Solved – Can anomaly detection work without the assumption of Normal Distribution of the underlying data

anomaly detectiondistributionsmachine learningnormal distribution

I've been reading up on Gaussian-based Anomaly detection and it seems, the classic assumption is to assume the data fits the normal distribution.

However, is this a hard requirement? What if one of my data points followed a Beta distribution, another one normal, yet another one Poisson, Gamma, etc.? Would the anomaly detection algorithm still work?

It seems the principle that $$p(x) = p(x_1;\mu_1,\sigma_1^2)\times …\times p(x_n;\mu_n,\sigma_n^2) < \varepsilon$$ should hold for any distribution of $x_1$ to $x_n$ and it need not be normal with respect to $\mu,\sigma$.

I wasn't able to find any reference that says that we could use the above formula for features $x_1$ to $x_n$ each of which can follow a different distribution. Most sources and Andrew Ng's Machine Learning class on Coursera too says that you should play with transformations to "transform" the data to a normal distribution if it isn't normal to begin with.

Questions:

  1. Why is the assumption of normality crucial to the algorithm?
  2. If we use different distributions for each of the features does the algorithm still work? How good/bad does it get?

Best Answer

Wikipedia lists a number of anomaly detection examples which do not explicitly assume a normal distribution (although some arguments can be made about implicit assumptions). So the answer to your main question is yes, anomaly detection can work without the assumption of the underlying data being normally distributed.
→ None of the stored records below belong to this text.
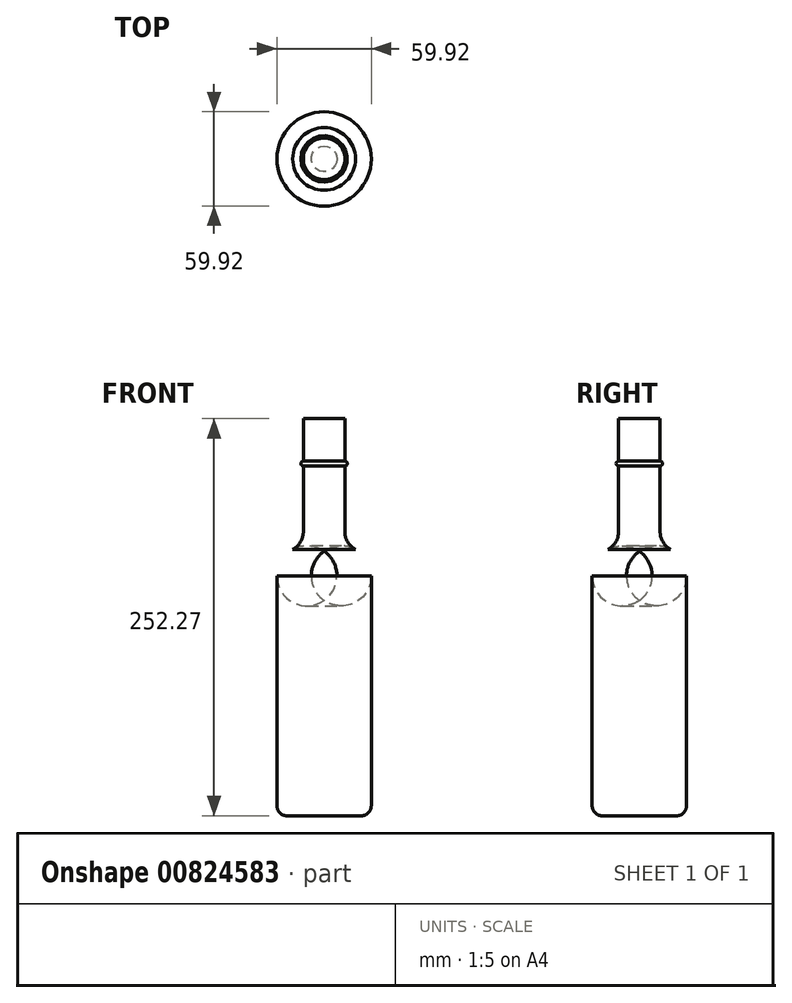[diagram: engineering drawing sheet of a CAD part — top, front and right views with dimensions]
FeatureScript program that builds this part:
annotation { "Feature Type Name" : "Feature", "Feature Type Description" : "" }
export const myFeature = defineFeature(function(context is Context, id is Id, definition is map)
    precondition{}
    {
        {
            var Q0;
            Q0=qCreatedBy(makeId("Front.planeOp"),FACE);
            var sketch = newSketch(context, id + "F0", { "sketchPlane" : qUnion([Q0])});
            skLineSegment(sketch, "E0", {"start": v(0, 0) * mm, "end": v(23.6, 0) * mm});
            skLineSegment(sketch, "E1", {"start": v(29.96, 6.35) * mm, "end": v(29.96, 152.4) * mm});
            skLineSegment(sketch, "E2", {"start": v(13.2, 180.38) * mm, "end": v(13.2, 222.11) * mm});
            skArc(sketch, "E3", {"start": v(13.2, 222.11) * mm, "mid": v(14.72, 223.7) * mm, "end": v(13.2, 225.28) * mm});
            skLineSegment(sketch, "E4", {"start": v(13.2, 225.28) * mm, "end": v(13.2, 252.27) * mm});
            skLineSegment(sketch, "E5", {"start": v(13.2, 252.27) * mm, "end": v(0, 252.27) * mm});
            skArc(sketch, "E6", {"start": v(19.9, 169.2) * mm, "mid": v(27.25, 162.18) * mm, "end": v(29.96, 152.4) * mm});
            skPoint(sketch, "E7.visualSharp", {"position": v(13.2, 171.31) * mm});
            skArc(sketch, "E7.filletArc", {"start": v(13.2, 180.38) * mm, "mid": v(15.01, 173.86) * mm, "end": v(19.9, 169.2) * mm});
            skPoint(sketch, "E8.visualSharp", {"position": v(29.96, 0) * mm});
            skArc(sketch, "E8.filletArc", {"start": v(23.6, 0) * mm, "mid": v(28.1, 1.86) * mm, "end": v(29.96, 6.35) * mm});
            skSolve(sketch);
        }
        {
            var Q0;
            Q0=qCreatedBy(makeId("Front.planeOp"),FACE);
            var sketch = newSketch(context, id + "F1", { "sketchPlane" : qUnion([Q0])});
            skLineSegment(sketch, "E9", {"start": v(0, 285.04) * mm, "end": v(0, -87.05) * mm, "construction": true});
            skSolve(sketch);
        }
        {
            var Q0;
            Q0 = qConstructionFilter(qBodyType(qCreatedBy(id + "F0" ,EDGE), BodyType.WIRE), ConstructionObject.NO);
            var Q1;
            Q1=sQuery(id+"F1.wireOp",EDGE,"E9");
            revolve(context, id + "F2", {"bodyType" : ToolBodyType.SURFACE, "surfaceOperationType" : NewSurfaceOperationType.NEW, "surfaceEntities" : qUnion([Q0]), "axis" : qUnion([Q1]), "revolveType" : RevolveType.FULL});
        }
    });
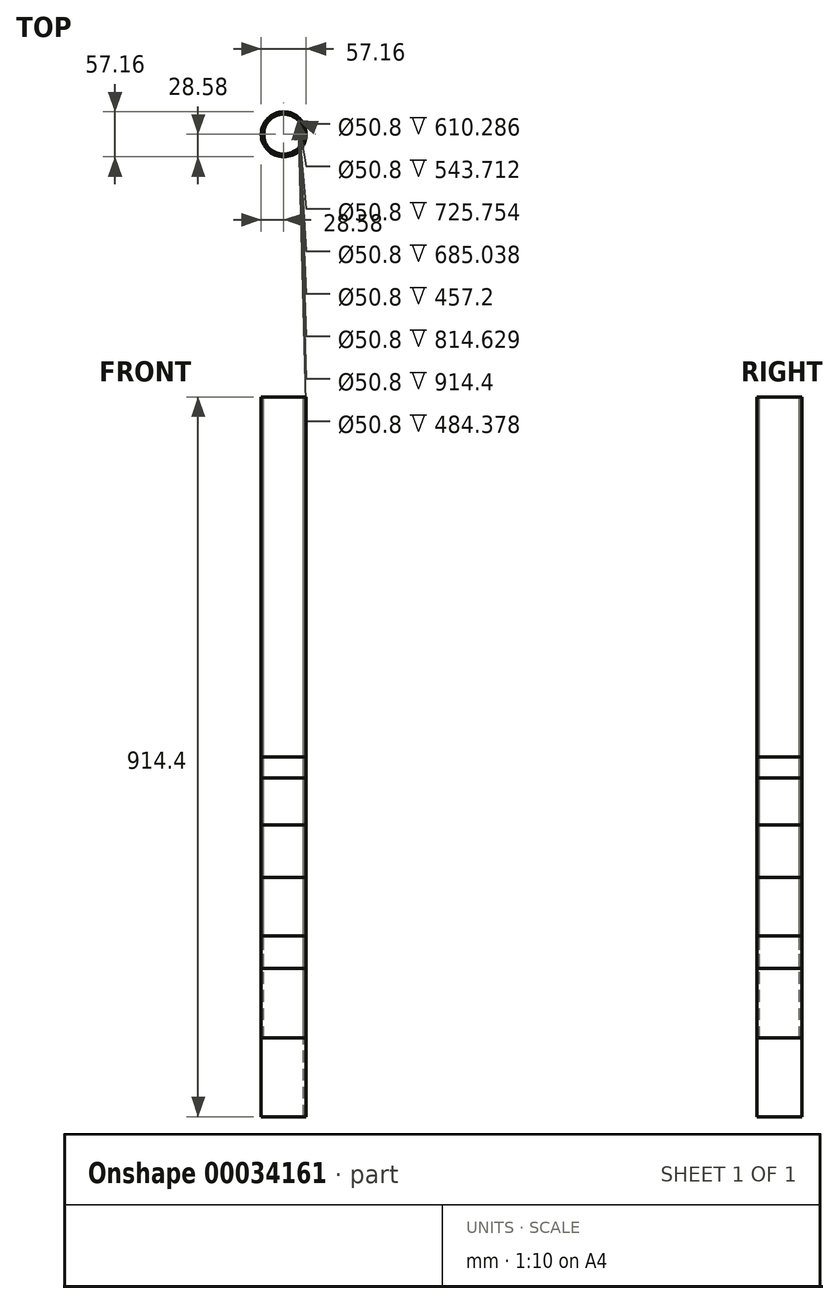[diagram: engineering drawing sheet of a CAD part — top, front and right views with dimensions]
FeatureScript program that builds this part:
annotation { "Feature Type Name" : "Feature", "Feature Type Description" : "" }
export const myFeature = defineFeature(function(context is Context, id is Id, definition is map)
    precondition{}
    {
        {
            var Q0;
            Q0=qCreatedBy(makeId("Top.planeOp"),FACE);
            var sketch = newSketch(context, id + "F0", { "sketchPlane" : qUnion([Q0])});
            skCircle(sketch, "E0", {"center": v(0, 0) * mm, "radius": 25.4 * mm});
            skCircle(sketch, "E1", {"center": v(0, 0) * mm, "radius": 28.58 * mm});
            skSolve(sketch);
        }
        {
            var Q0;
            Q0=makeQuery(id+"F0.imprint","IMPRINT",FACE,{"disambiguationData":[TD([[makeQuery(id+"F0.imprint","IMPRINT",EDGE,{"derivedFrom":sQuery(id+"F0.wireOp",EDGE,"E0")}),-1.0]])]});
            extrude(context, id + "F1", {"entities" : qUnion([Q0]), "oppositeDirection" : true, "depth" : 914.4 * mm});
        }
        {
            var Q0;
            Q0=makeQuery(id+"F1.opExtrude","CAP_FACE",FACE,{"disambiguationData":[OSD([sQuery(id+"F0.wireOp",EDGE,"E0"),sQuery(id+"F0.wireOp",EDGE,"E1")])],"isStart":true});
            extrude(context, id + "F2", {"entities" : qUnion([Q0]), "oppositeDirection" : true, "depth" : 457.2 * mm});
        }
        {
            var Q0;
            Q0=qSketchRegion(id+"F0",true);
            extrude(context, id + "F3", {"entities" : qUnion([Q0]), "oppositeDirection" : true, "depth" : 814.63 * mm});
        }
        {
            var Q0;
            Q0=qSketchRegion(id+"F0",true);
            extrude(context, id + "F4", {"entities" : qUnion([Q0]), "oppositeDirection" : true, "depth" : 725.75 * mm});
        }
        {
            var Q0;
            Q0=qSketchRegion(id+"F0",true);
            extrude(context, id + "F5", {"entities" : qUnion([Q0]), "oppositeDirection" : true, "depth" : 685.04 * mm});
        }
        {
            var Q0;
            Q0=qSketchRegion(id+"F0",true);
            extrude(context, id + "F6", {"entities" : qUnion([Q0]), "oppositeDirection" : true, "depth" : 610.3 * mm});
        }
        {
            var Q0;
            Q0=qSketchRegion(id+"F0",true);
            extrude(context, id + "F7", {"entities" : qUnion([Q0]), "oppositeDirection" : true, "depth" : 543.7 * mm});
        }
        {
            var Q0;
            Q0=qSketchRegion(id+"F0",true);
            extrude(context, id + "F8", {"entities" : qUnion([Q0]), "oppositeDirection" : true, "depth" : 484.38 * mm});
        }
    });
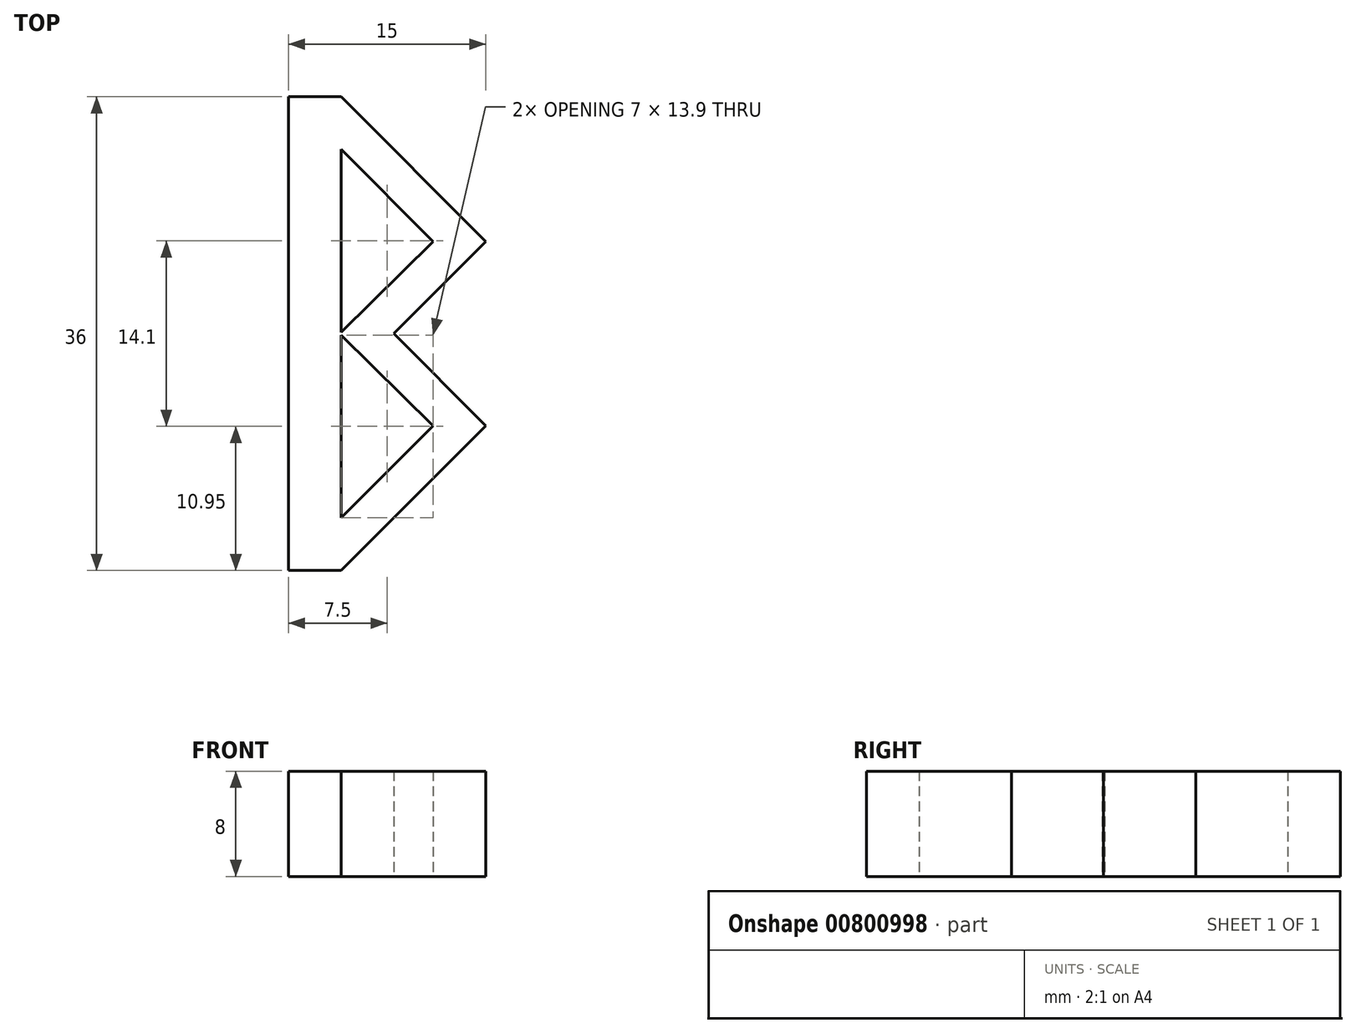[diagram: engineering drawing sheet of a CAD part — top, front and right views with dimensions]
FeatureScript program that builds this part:
annotation { "Feature Type Name" : "Feature", "Feature Type Description" : "" }
export const myFeature = defineFeature(function(context is Context, id is Id, definition is map)
    precondition{}
    {
        {
            var Q0;
            Q0=qCreatedBy(makeId("Top.planeOp"),FACE);
            var sketch = newSketch(context, id + "F0", { "sketchPlane" : qUnion([Q0])});
            skLineSegment(sketch, "E0", {"start": v(0, 0) * mm, "end": v(0, -36) * mm});
            skLineSegment(sketch, "E1", {"start": v(0, -36) * mm, "end": v(4, -36) * mm});
            skLineSegment(sketch, "E2", {"start": v(0, 0) * mm, "end": v(4, 0) * mm});
            skLineSegment(sketch, "E3", {"start": v(4, -4) * mm, "end": v(4, -32) * mm});
            skLineSegment(sketch, "E4", {"start": v(4, 0) * mm, "end": v(15, -11) * mm});
            skLineSegment(sketch, "E5", {"start": v(15, -25) * mm, "end": v(4, -36) * mm});
            skLineSegment(sketch, "E6", {"start": v(4, -4) * mm, "end": v(11, -11) * mm});
            skLineSegment(sketch, "E7", {"start": v(15, -11) * mm, "end": v(8.02, -18) * mm});
            skLineSegment(sketch, "E8", {"start": v(8.02, -18) * mm, "end": v(15, -25) * mm});
            skLineSegment(sketch, "E9", {"start": v(4, -32) * mm, "end": v(11, -25) * mm});
            skLineSegment(sketch, "E10", {"start": v(11, -11) * mm, "end": v(15, -11) * mm, "construction": true});
            skLineSegment(sketch, "E11", {"start": v(11, -25) * mm, "end": v(4, -18.1) * mm});
            skLineSegment(sketch, "E12", {"start": v(4, -18.1) * mm, "end": v(4, -17.9) * mm});
            skLineSegment(sketch, "E13", {"start": v(4, -17.9) * mm, "end": v(11, -11) * mm});
            skLineSegment(sketch, "E14", {"start": v(8.02, -18) * mm, "end": v(4, -18) * mm, "construction": true});
            skSolve(sketch);
        }
        {
            var Q0;
            Q0=makeQuery(id+"F0.imprint","IMPRINT",FACE,{"disambiguationData":[TD([[makeQuery(id+"F0.imprint","IMPRINT",EDGE,{"derivedFrom":sQuery(id+"F0.wireOp",EDGE,"E0")}),1.0]])]});
            extrude(context, id + "F1", {"entities" : qUnion([Q0]), "depth" : 8 * mm, "offsetDistance" : 25 * mm});
        }
    });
You give a particular example of an anomaly detection algorithm, where we compute the joint $$ p(x)=p(x_1,\ldots,x_n)=p(x_1)\cdots p(x_n), $$ but we can only factor out $p(x)$ in such a way by assuming the $x_i$'s are independent. This is the only requirement for this relation to be true. That means that the $x_i$'s can have different distributions. (Consider an example where we independently toss an unfair coin with $\mathbb{P}(\text{head})=0.25$ and roll a fair die. The result of the unfair coin toss $w$ has a Bernoulli distribution, but the result of the fair die roll $z$ has a discrete uniform distribution. You can show that $p(w,z)=p(w)p(z)$, even though the distributions are different!)

For now, let's assume feature $x_i$ is normally distributed with mean $\mu_i$ and variance $\sigma_i^2$. Why do people usually assume a normal distribution for every feature? There are many possible reasons, but they often boil down to the following two concepts:

  1. We can easily estimate $\mu_i$ and $\sigma_i^2$ via maximum likelihood: $$ \begin{split} \mu_i &= \frac{1}{N}\sum_{k=1}^N x^{(k)}_i\\ \sigma_i^2 &= \frac{1}{N}\sum_{k=1}^N(x^{(k)}_i-\mu_i)^2 \end{split} $$ and thus we have everything we need to know to compute $p(x)=\prod_i p(x_i;\mu_i,\sigma_i^2)$.
  2. The normality assumption is often a good approximation of reality.

So essentially, we assume a Gaussian distribution for convenience. It's hard to predict how well the algorithm will perform if the normality assumption is incorrect; however, this assumption is prevalent throughout the literature and in practice, so it's a reasonable first try.

But nothing is stopping us from choosing different distributions for $x_i$. The math won't break down unless the independence assumption is violated, and even in practice, some mild dependence between features can be tolerated.

Ultimately, the performance of the algorithm will depend on the quality of the parameter estimates $\theta$ for our density of choice $p(x_i;\theta)$ and the suitability of that density for the true feature distribution.